Thank you, Mr. Chairman. I will be brief.
That overview was helpful, Mr. Edwards, but I just can't get past this point that on some things you make a judgment call that the minister should be made aware of. If your minister were standing in the House of Commons being battered with questions demanding to know the state of detainees in Afghanistan, surely the deputy minister or somebody underneath you would say they'd better make the minister aware of this; he's getting the crap kicked out of him day after day in question period.
Let me summarize what we think went wrong here. When the original requests were made, your office tried its best to deny the existence. Mr. Esau went back. When you say the question was a little too global, too vague, let me tell you, Mr.
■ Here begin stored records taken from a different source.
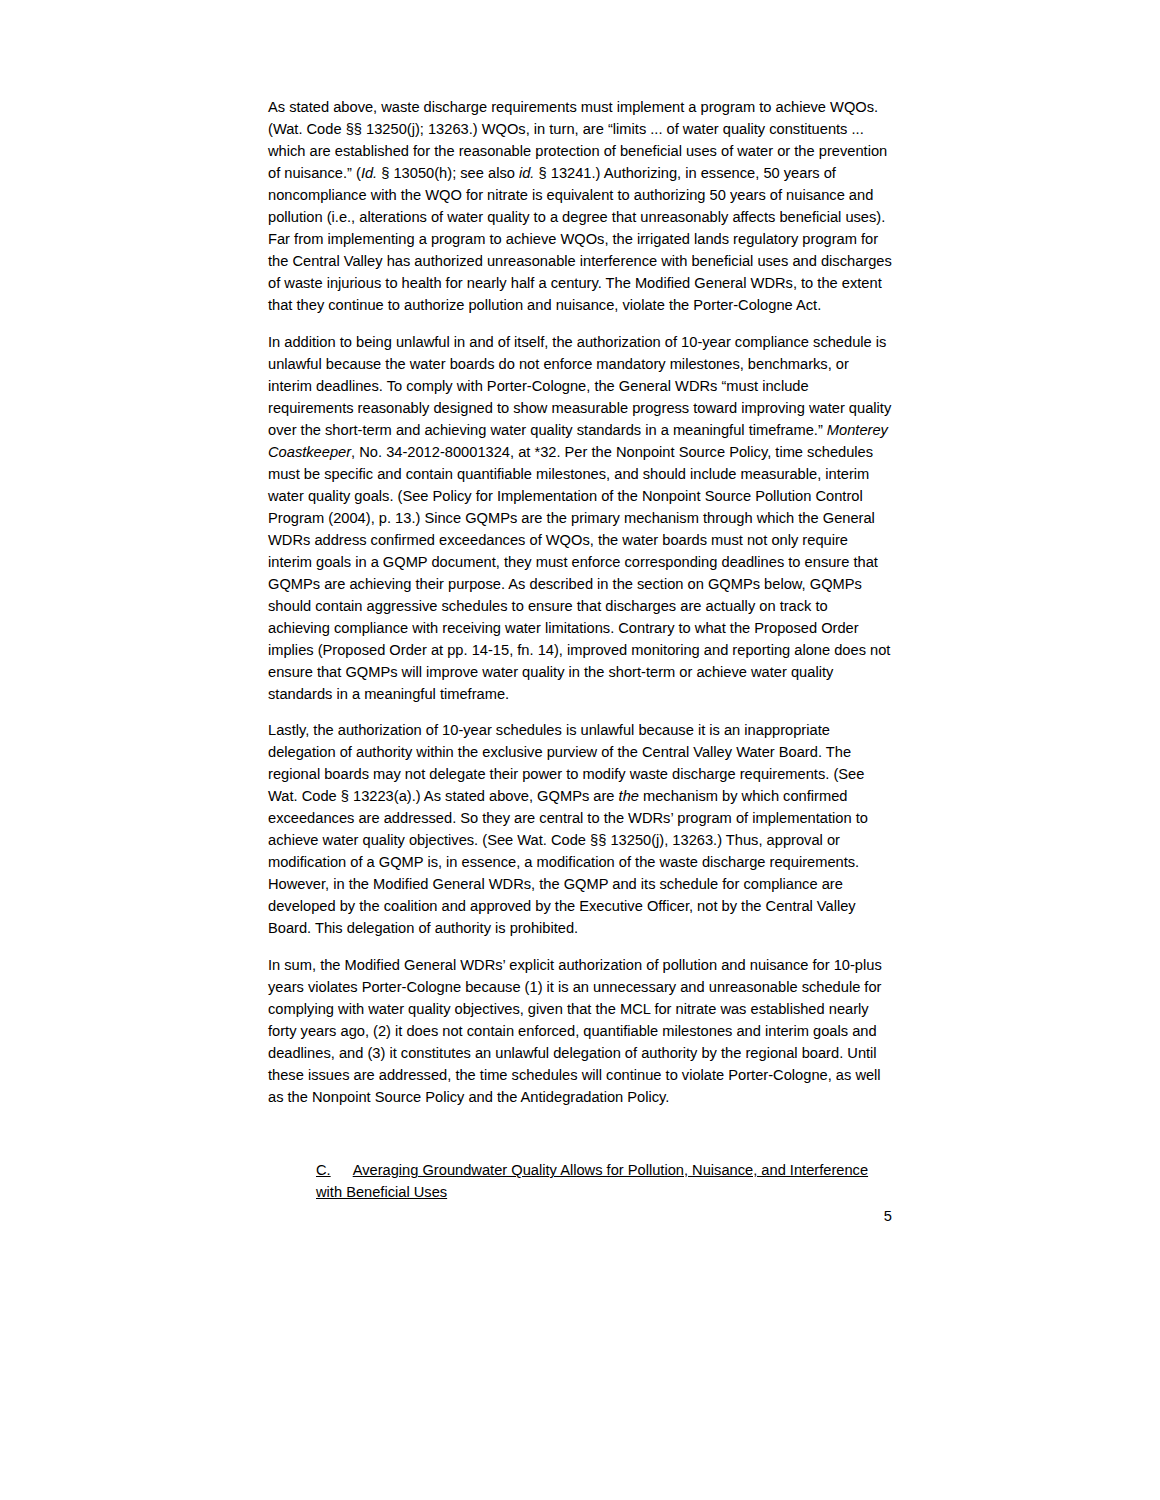As stated above, waste discharge requirements must implement a program to achieve WQOs. (Wat. Code §§ 13250(j); 13263.) WQOs, in turn, are “limits ... of water quality constituents ... which are established for the reasonable protection of beneficial uses of water or the prevention of nuisance.” (Id. § 13050(h); see also id. § 13241.) Authorizing, in essence, 50 years of noncompliance with the WQO for nitrate is equivalent to authorizing 50 years of nuisance and pollution (i.e., alterations of water quality to a degree that unreasonably affects beneficial uses). Far from implementing a program to achieve WQOs, the irrigated lands regulatory program for the Central Valley has authorized unreasonable interference with beneficial uses and discharges of waste injurious to health for nearly half a century. The Modified General WDRs, to the extent that they continue to authorize pollution and nuisance, violate the Porter-Cologne Act.
In addition to being unlawful in and of itself, the authorization of 10-year compliance schedule is unlawful because the water boards do not enforce mandatory milestones, benchmarks, or interim deadlines. To comply with Porter-Cologne, the General WDRs “must include requirements reasonably designed to show measurable progress toward improving water quality over the short-term and achieving water quality standards in a meaningful timeframe.” Monterey Coastkeeper, No. 34-2012-80001324, at *32. Per the Nonpoint Source Policy, time schedules must be specific and contain quantifiable milestones, and should include measurable, interim water quality goals. (See Policy for Implementation of the Nonpoint Source Pollution Control Program (2004), p. 13.) Since GQMPs are the primary mechanism through which the General WDRs address confirmed exceedances of WQOs, the water boards must not only require interim goals in a GQMP document, they must enforce corresponding deadlines to ensure that GQMPs are achieving their purpose. As described in the section on GQMPs below, GQMPs should contain aggressive schedules to ensure that discharges are actually on track to achieving compliance with receiving water limitations. Contrary to what the Proposed Order implies (Proposed Order at pp. 14-15, fn. 14), improved monitoring and reporting alone does not ensure that GQMPs will improve water quality in the short-term or achieve water quality standards in a meaningful timeframe.
Lastly, the authorization of 10-year schedules is unlawful because it is an inappropriate delegation of authority within the exclusive purview of the Central Valley Water Board. The regional boards may not delegate their power to modify waste discharge requirements. (See Wat. Code § 13223(a).) As stated above, GQMPs are the mechanism by which confirmed exceedances are addressed. So they are central to the WDRs’ program of implementation to achieve water quality objectives. (See Wat. Code §§ 13250(j), 13263.) Thus, approval or modification of a GQMP is, in essence, a modification of the waste discharge requirements. However, in the Modified General WDRs, the GQMP and its schedule for compliance are developed by the coalition and approved by the Executive Officer, not by the Central Valley Board. This delegation of authority is prohibited.
In sum, the Modified General WDRs’ explicit authorization of pollution and nuisance for 10-plus years violates Porter-Cologne because (1) it is an unnecessary and unreasonable schedule for complying with water quality objectives, given that the MCL for nitrate was established nearly forty years ago, (2) it does not contain enforced, quantifiable milestones and interim goals and deadlines, and (3) it constitutes an unlawful delegation of authority by the regional board. Until these issues are addressed, the time schedules will continue to violate Porter-Cologne, as well as the Nonpoint Source Policy and the Antidegradation Policy.
C. Averaging Groundwater Quality Allows for Pollution, Nuisance, and Interference with Beneficial Uses
5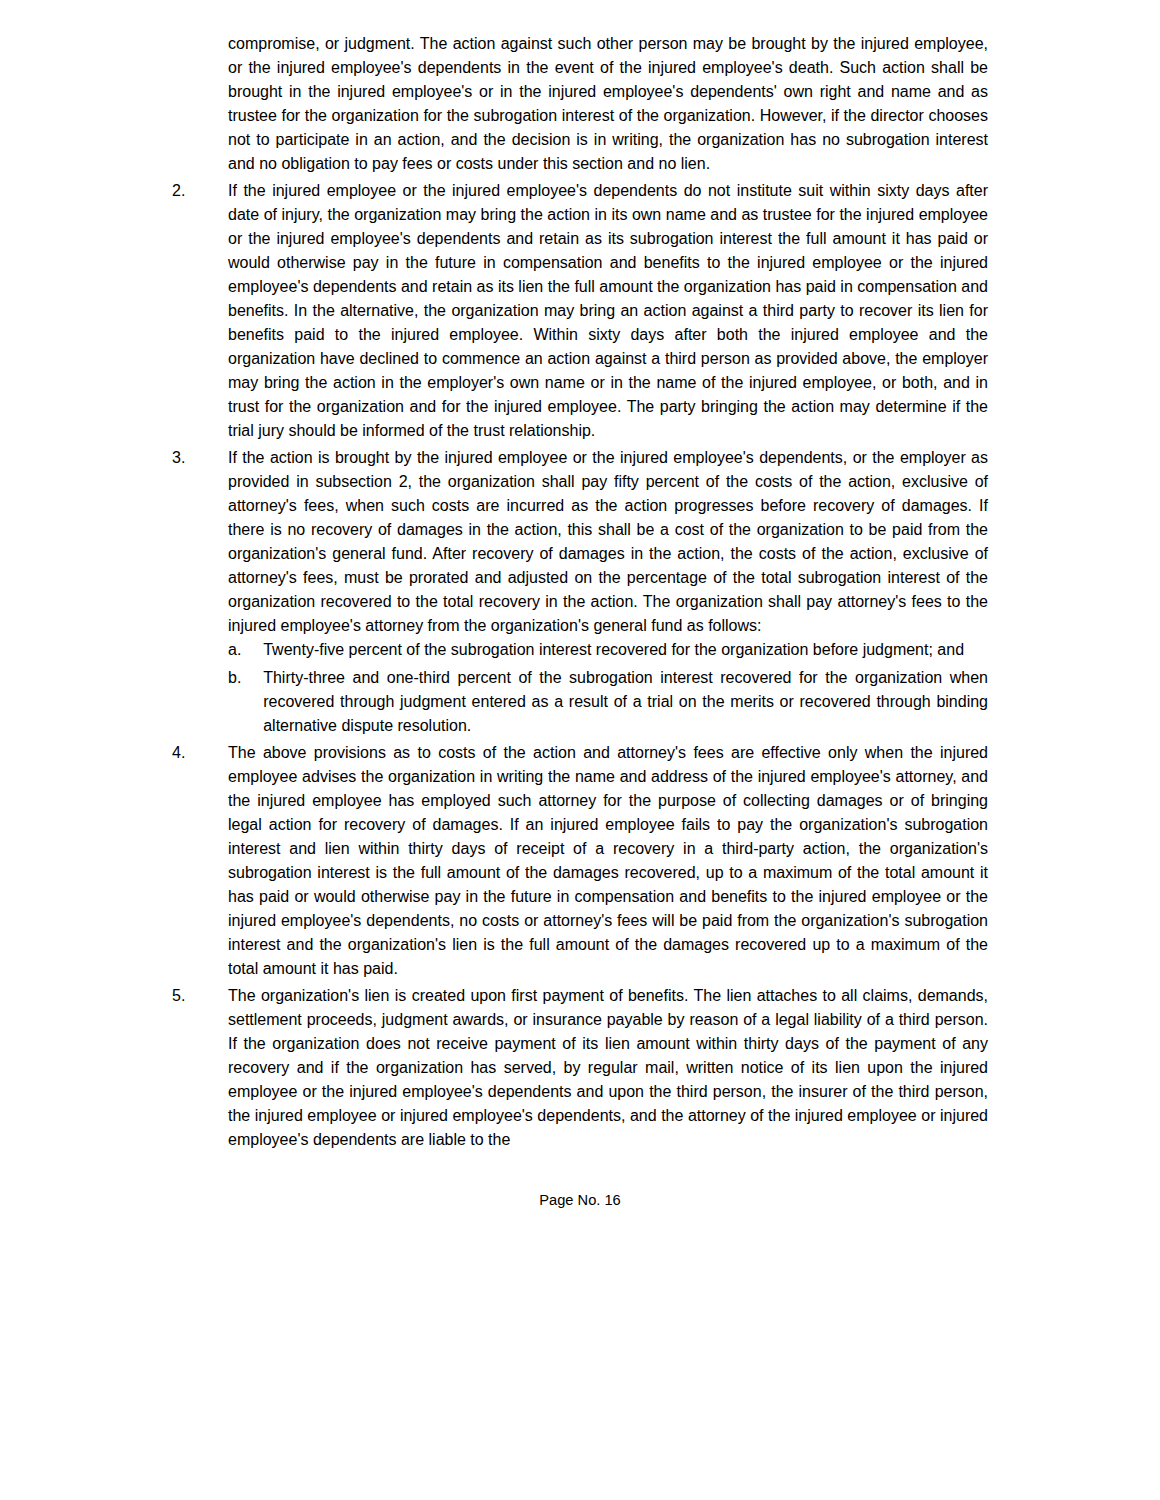compromise, or judgment. The action against such other person may be brought by the injured employee, or the injured employee's dependents in the event of the injured employee's death. Such action shall be brought in the injured employee's or in the injured employee's dependents' own right and name and as trustee for the organization for the subrogation interest of the organization. However, if the director chooses not to participate in an action, and the decision is in writing, the organization has no subrogation interest and no obligation to pay fees or costs under this section and no lien.
2. If the injured employee or the injured employee's dependents do not institute suit within sixty days after date of injury, the organization may bring the action in its own name and as trustee for the injured employee or the injured employee's dependents and retain as its subrogation interest the full amount it has paid or would otherwise pay in the future in compensation and benefits to the injured employee or the injured employee's dependents and retain as its lien the full amount the organization has paid in compensation and benefits. In the alternative, the organization may bring an action against a third party to recover its lien for benefits paid to the injured employee. Within sixty days after both the injured employee and the organization have declined to commence an action against a third person as provided above, the employer may bring the action in the employer's own name or in the name of the injured employee, or both, and in trust for the organization and for the injured employee. The party bringing the action may determine if the trial jury should be informed of the trust relationship.
3. If the action is brought by the injured employee or the injured employee's dependents, or the employer as provided in subsection 2, the organization shall pay fifty percent of the costs of the action, exclusive of attorney's fees, when such costs are incurred as the action progresses before recovery of damages. If there is no recovery of damages in the action, this shall be a cost of the organization to be paid from the organization's general fund. After recovery of damages in the action, the costs of the action, exclusive of attorney's fees, must be prorated and adjusted on the percentage of the total subrogation interest of the organization recovered to the total recovery in the action. The organization shall pay attorney's fees to the injured employee's attorney from the organization's general fund as follows:
a. Twenty-five percent of the subrogation interest recovered for the organization before judgment; and
b. Thirty-three and one-third percent of the subrogation interest recovered for the organization when recovered through judgment entered as a result of a trial on the merits or recovered through binding alternative dispute resolution.
4. The above provisions as to costs of the action and attorney's fees are effective only when the injured employee advises the organization in writing the name and address of the injured employee's attorney, and the injured employee has employed such attorney for the purpose of collecting damages or of bringing legal action for recovery of damages. If an injured employee fails to pay the organization's subrogation interest and lien within thirty days of receipt of a recovery in a third-party action, the organization's subrogation interest is the full amount of the damages recovered, up to a maximum of the total amount it has paid or would otherwise pay in the future in compensation and benefits to the injured employee or the injured employee's dependents, no costs or attorney's fees will be paid from the organization's subrogation interest and the organization's lien is the full amount of the damages recovered up to a maximum of the total amount it has paid.
5. The organization's lien is created upon first payment of benefits. The lien attaches to all claims, demands, settlement proceeds, judgment awards, or insurance payable by reason of a legal liability of a third person. If the organization does not receive payment of its lien amount within thirty days of the payment of any recovery and if the organization has served, by regular mail, written notice of its lien upon the injured employee or the injured employee's dependents and upon the third person, the insurer of the third person, the injured employee or injured employee's dependents, and the attorney of the injured employee or injured employee's dependents are liable to the
Page No. 16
Esau went back and said, and this is a quote from his e-mail:
If the records do exist but I failed to use the precise title of the reports, please let me know. I'm hearing from other sources that DFAIT does in fact produce human rights reports and I just want to confirm DFAIT's position on this, that human rights reports DO NOT exist and that my request was not interpreted with undue narrowness...
In other words, he did his best to negotiate with the ATIP officer to say that if he didn't use quite the right language, could he please be helped to phrase it in a way that he might use the right language. That was pretty serious. She got back and said she'd do some digging and get back to him. But then she said they felt they'd answered the letter of request.
So he got jerked around two or even three times by not using the magic words. This is where we used the Rumpelstiltskin reference. What does it take, some magic word before the information starts to flow? It's not supposed to be like that. The chairman read Treasury Board guidelines that they're supposed to err on the side of the applicant, not on the side of a minister who's trying to preserve himself from being embarrassed.
Then, when you had to admit these reports do exist, they started to get censored like crazy, in a way they were never censored before. This is what really concerns me.
The only question I have is a specific one. Who directed the censorship of the 2005 report, which was released in 2006, and the 2006 report, which was released in 2007? Who directed the blacking out of all reference to torture in those two documents?